(DATA SECTION Opens)

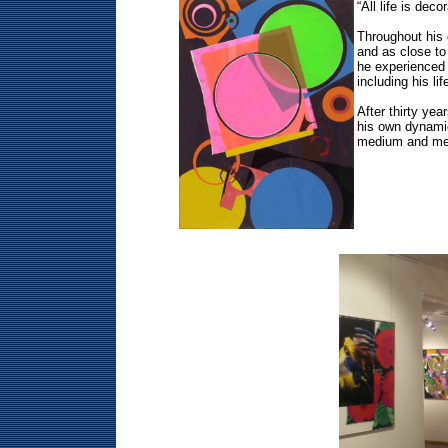
“All life is de
Throughout his 
and as close to 
he experienced 
including his li
After thirty ye
his own dynamic
medium and mes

(DATA SECTION Closes)

• AIM OF THE EXERCISE: Return the text of every one of the records line for line, with no changes, and leave the pictures out of your answer.

• ANSWER BOX:
“All life is de
Throughout his 
and as close to 
he experienced 
including his li
After thirty ye
his own dynamic
medium and mes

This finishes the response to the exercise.